**How to complete this task:** Please count the lines in the items below that contain the word "Kamus", treating uppercase and lowercase as different. Reply with that number alone.

**Study material:**

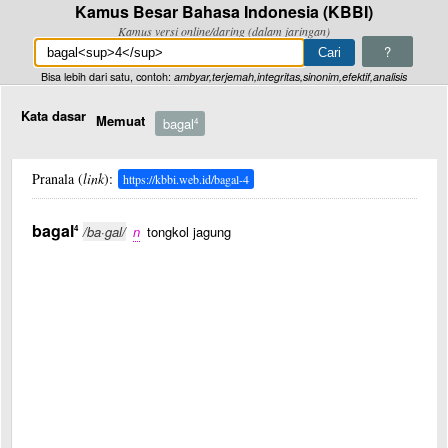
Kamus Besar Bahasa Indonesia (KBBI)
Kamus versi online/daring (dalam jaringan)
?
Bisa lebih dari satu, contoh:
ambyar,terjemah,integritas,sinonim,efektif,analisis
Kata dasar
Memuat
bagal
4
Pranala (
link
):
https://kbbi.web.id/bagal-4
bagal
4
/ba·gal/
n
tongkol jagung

**Task output:** 2